- Activities
1. For the passage on the implied volatility smile, decide whether each statement agrees with it. Answer yes or no and quote the deciding words. (a) In local volatility models, the stock price volatility depends deterministically on price level and time. (b) The calibration problem is typically well-posed. (c) Model calibration means recovering model parameters from the prices of traded options.
2. Extend the passage on the implied volatility smile, picking up right after its final sentence.
═══ Given text
Section: Scientific Foundations
One of the most important research directions in mathematical finance after Merton, Black and Scholes is the modeling of the so called implied volatility smile , that is, the fact that different traded options on the same underlying have different Black-Scholes implied volatilities. The smile phenomenon clearly indicates that the Black-Scholes model with constant volatility does not provide a satisfactory explanation of the prices observed in the market and has led to the appearance of a large variety of extensions of this model aiming to overcome the above difficulty. Some popular model classes are: the local volatility models (where the stock price volatility is a deterministic function of price level and time), diffusions with stochastic volatility, jump-diffusions, and so on. An essential step in using any such approach is the model calibration , that is, the reconstruction of model parameters from the prices of traded options. The main difficulty of the calibration problem comes from the fact that it is an inverse problem to that of option pricing and as such, typically ill-posed.
══════
═══ Listed records
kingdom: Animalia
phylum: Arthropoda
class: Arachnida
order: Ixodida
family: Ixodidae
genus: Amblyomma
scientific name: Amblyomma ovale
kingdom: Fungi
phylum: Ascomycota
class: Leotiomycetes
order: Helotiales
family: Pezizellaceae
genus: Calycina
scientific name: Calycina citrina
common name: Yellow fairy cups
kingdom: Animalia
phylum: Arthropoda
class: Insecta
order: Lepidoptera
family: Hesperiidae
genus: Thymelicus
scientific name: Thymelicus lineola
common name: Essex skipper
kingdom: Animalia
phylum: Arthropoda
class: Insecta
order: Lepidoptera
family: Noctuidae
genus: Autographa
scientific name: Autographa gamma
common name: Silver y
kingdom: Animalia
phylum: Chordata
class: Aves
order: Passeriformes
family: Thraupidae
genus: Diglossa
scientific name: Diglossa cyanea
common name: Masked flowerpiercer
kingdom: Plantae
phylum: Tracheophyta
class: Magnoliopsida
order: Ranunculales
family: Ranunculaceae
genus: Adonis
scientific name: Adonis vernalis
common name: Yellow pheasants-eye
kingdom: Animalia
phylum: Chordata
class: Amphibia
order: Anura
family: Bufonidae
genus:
══════
- Task results
1.
(a) Yes: "where the stock price volatility is a deterministic function of price level and time"
(b) No: "typically ill-posed"
(c) Yes: "the reconstruction of model parameters from the prices of traded options"

2.
The calibration problem is yet more complex in the interest rate markets since in this case the empirical data that can be used include a wider variety of financial products from standard obligations to swaptions (options on swaps). The underlying model may belong to the class of short rate models like Hull-White  ,  , CIR  , Vasicek  , etc. or to the popular class of LIBOR (London Interbank Offered Rates) market models like BGM  .
The choice of a particular model depends on the financial products available for calibration as well as on the problems in which the result of the calibration will be used.
The calibration problem is of particular interest for MathFi project because due to its high numerical complexity, it is one of the domains of mathematical finance where efficient computational algorithms are most needed.